Useless Machines
Useless Machines
Useless Machines is a playful web archive of absurd inventions and delightfully impractical devices. Inspired by chindōgu, esoteric programming, and speculative design, it celebrates objects that serve no clear purpose — and that's the point. From intentionally broken gadgets to fictional contraptions, this collection is a joyful meditation on creativity, failure, and the strange beauty of things that don’t work the way you'd expect — or don’t work at all.
This archive was originally inspired by the course Useless Machines, taught at NYU’s ITP/IMA by Blair Simmons.
About the Course
Useless Machines is about redefining “usefulness.” Through making, students explore what it means — ideologically, politically, and historically — to create something ‘useful’ or ‘useless.’ The course encourages playful experimentation with these definitions, revealing how such objects can be humorous, critical, disruptive, and at times... even functional.

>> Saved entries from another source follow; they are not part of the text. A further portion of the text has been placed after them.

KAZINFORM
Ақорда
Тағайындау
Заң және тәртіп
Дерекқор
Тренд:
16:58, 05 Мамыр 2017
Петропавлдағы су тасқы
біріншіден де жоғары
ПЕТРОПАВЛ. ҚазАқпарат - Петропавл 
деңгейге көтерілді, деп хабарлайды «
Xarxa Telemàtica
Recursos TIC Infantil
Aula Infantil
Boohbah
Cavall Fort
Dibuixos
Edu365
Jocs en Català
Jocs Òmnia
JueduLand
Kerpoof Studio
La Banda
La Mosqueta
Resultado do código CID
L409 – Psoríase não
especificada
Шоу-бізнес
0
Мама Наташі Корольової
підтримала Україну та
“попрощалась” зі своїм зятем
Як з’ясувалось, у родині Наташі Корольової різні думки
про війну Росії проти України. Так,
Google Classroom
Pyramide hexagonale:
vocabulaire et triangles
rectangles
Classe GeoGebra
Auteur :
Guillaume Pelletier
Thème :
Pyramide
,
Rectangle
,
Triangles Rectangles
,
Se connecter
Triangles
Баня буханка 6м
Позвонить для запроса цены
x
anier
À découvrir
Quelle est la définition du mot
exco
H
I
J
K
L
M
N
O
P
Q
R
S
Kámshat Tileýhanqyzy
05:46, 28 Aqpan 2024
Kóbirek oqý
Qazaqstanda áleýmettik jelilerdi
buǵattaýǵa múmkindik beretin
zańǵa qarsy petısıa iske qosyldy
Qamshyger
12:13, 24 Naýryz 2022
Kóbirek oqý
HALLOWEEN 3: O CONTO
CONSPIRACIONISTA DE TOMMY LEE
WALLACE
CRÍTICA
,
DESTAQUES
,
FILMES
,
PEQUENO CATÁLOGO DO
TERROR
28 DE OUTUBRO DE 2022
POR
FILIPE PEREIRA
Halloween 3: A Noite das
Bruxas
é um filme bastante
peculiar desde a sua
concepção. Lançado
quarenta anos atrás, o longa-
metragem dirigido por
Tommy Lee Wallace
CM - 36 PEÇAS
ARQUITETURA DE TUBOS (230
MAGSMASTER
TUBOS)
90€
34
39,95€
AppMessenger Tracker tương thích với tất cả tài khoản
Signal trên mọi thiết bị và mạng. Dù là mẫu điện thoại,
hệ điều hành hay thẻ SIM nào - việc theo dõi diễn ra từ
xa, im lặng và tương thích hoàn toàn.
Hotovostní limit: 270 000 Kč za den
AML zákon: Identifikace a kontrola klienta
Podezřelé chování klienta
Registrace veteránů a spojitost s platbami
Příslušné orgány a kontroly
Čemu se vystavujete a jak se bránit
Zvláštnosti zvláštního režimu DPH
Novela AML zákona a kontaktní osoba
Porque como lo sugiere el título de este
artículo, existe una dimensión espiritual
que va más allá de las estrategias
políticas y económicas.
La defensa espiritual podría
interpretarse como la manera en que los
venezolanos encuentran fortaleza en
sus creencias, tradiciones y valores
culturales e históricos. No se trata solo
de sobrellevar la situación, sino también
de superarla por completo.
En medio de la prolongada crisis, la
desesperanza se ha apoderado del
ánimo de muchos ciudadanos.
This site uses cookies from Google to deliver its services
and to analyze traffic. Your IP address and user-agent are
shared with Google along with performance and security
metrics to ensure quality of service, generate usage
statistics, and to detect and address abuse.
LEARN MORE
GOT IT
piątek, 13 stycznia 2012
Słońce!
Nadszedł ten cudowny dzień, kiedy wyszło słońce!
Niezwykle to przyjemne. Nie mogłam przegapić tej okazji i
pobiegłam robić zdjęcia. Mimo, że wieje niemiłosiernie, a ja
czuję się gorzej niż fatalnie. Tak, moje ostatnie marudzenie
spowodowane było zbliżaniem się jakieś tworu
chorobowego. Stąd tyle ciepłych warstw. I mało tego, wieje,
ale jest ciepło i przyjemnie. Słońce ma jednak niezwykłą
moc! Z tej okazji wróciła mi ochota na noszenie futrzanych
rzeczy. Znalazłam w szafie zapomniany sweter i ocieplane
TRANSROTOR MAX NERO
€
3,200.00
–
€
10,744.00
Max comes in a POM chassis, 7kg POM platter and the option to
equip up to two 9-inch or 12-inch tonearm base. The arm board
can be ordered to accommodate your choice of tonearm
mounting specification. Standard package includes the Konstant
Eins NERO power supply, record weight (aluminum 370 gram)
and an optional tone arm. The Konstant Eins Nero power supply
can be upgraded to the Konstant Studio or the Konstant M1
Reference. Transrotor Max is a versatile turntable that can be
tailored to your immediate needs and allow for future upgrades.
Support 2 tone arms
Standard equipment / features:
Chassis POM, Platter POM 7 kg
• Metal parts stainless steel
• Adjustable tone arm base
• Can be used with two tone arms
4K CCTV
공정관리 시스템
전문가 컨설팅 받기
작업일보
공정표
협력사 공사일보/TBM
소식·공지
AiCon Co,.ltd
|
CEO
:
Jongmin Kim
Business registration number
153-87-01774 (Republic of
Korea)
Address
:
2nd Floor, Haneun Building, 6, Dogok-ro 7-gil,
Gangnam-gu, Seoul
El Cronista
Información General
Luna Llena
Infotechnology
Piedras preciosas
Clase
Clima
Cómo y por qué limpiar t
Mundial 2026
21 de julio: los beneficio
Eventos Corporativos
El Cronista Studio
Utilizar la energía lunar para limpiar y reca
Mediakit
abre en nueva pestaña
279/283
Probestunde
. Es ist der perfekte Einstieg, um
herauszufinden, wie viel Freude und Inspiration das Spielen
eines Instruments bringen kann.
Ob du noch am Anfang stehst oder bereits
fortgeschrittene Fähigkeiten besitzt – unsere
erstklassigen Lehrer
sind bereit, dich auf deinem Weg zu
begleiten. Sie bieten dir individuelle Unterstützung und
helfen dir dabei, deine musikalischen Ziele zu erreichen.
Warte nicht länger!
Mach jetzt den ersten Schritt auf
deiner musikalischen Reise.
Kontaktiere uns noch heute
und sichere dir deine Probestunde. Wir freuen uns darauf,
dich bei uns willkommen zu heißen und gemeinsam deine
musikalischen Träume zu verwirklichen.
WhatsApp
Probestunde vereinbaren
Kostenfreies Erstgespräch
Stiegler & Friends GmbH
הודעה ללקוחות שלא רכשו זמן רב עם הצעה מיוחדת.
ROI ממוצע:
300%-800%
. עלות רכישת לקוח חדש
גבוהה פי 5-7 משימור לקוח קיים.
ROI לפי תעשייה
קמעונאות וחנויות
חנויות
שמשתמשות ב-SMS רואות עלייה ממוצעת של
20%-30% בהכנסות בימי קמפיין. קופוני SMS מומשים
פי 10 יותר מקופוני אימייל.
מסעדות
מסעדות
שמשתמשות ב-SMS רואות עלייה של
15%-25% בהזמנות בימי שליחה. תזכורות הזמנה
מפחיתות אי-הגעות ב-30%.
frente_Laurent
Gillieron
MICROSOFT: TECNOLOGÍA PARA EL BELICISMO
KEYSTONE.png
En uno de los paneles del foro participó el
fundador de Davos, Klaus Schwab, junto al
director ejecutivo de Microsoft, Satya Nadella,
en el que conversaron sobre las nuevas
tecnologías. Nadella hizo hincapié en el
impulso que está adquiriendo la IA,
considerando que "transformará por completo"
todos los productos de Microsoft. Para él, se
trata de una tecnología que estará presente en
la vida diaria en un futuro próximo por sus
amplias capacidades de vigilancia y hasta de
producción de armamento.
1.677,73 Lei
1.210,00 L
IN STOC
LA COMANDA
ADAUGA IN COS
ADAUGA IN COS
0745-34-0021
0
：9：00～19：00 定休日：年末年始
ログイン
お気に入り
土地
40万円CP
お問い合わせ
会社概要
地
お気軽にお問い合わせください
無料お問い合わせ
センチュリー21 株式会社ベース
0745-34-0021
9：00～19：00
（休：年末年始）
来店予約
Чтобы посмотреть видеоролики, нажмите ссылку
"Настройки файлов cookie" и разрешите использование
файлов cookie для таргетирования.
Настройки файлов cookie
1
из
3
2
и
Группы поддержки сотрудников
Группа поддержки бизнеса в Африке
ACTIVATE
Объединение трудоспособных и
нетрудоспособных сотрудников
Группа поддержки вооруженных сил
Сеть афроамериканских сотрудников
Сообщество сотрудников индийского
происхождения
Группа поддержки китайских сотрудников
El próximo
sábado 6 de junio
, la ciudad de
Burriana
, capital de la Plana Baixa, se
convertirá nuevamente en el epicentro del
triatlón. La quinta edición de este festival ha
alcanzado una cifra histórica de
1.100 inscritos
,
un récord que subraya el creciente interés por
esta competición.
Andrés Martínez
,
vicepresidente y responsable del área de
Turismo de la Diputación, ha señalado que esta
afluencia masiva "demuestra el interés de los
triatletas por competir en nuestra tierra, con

The class studies “useless” machines throughout history, prompting conversations and disagreements around the implications of existing and emerging technologies. Students design their own useless machines as final projects.
Examples of inspiration include:
— Kenji Kawakami’s
The Big Bento Box of Unuseless Japanese Inventions
— Dunne & Raby’s Speculative Everything
— Stephanie Dinkins’ Conversations with Bina48
— esoteric.codes
— CW&T
— Mimi Ọnụọha’s Missing Data
— Jacques Carelman’s Catalog of Impossible Objects
— Viral videos, conceptual artworks, and techno-absurdist devices
About Blair Simmons
Blair Simmons is an Assistant Arts Professor at NYU's Interactive Telecommunications Program (ITP) and Interactive Media Arts (IMA) departments, where they teach critical technology theory and community-driven courses such as Useless Machines and Technology and Communication.
They are a queer and anxious artist, curator, researcher, storyteller, and technician working in as many mediums as will have them. Their work explores themes of technology, labor, bodies, and pain — often created through a process that mimics the wear and tear of labor itself: warping, distorting, grinding, and breaking down.
Blair’s practice is both dependent on and critical of technology, reflecting how tech can simultaneously ease and exacerbate their experience of chronic pain.
Their research manifests in objects and performances showcased at venues such as Pioneer Works, La MaMa’s CultureHub, Wordhack at Babycastles, theBlanc, Honor Fraser Gallery, and the Edinburgh Fringe Festival. Their work has been featured in publications including The New York Times, PARtake, The Scotsman, USA Today, and The Guardian.
Credits
- Project Lead & Archive Curator: Blair Simmons
- Website Design & Development: Yafira Martinez
- Contributors: Shelby Wilson, Kayley Chery
Why Useless?
Because function isn't everything. Because failure is interesting. Because sometimes the machine works best when it doesn’t work at all.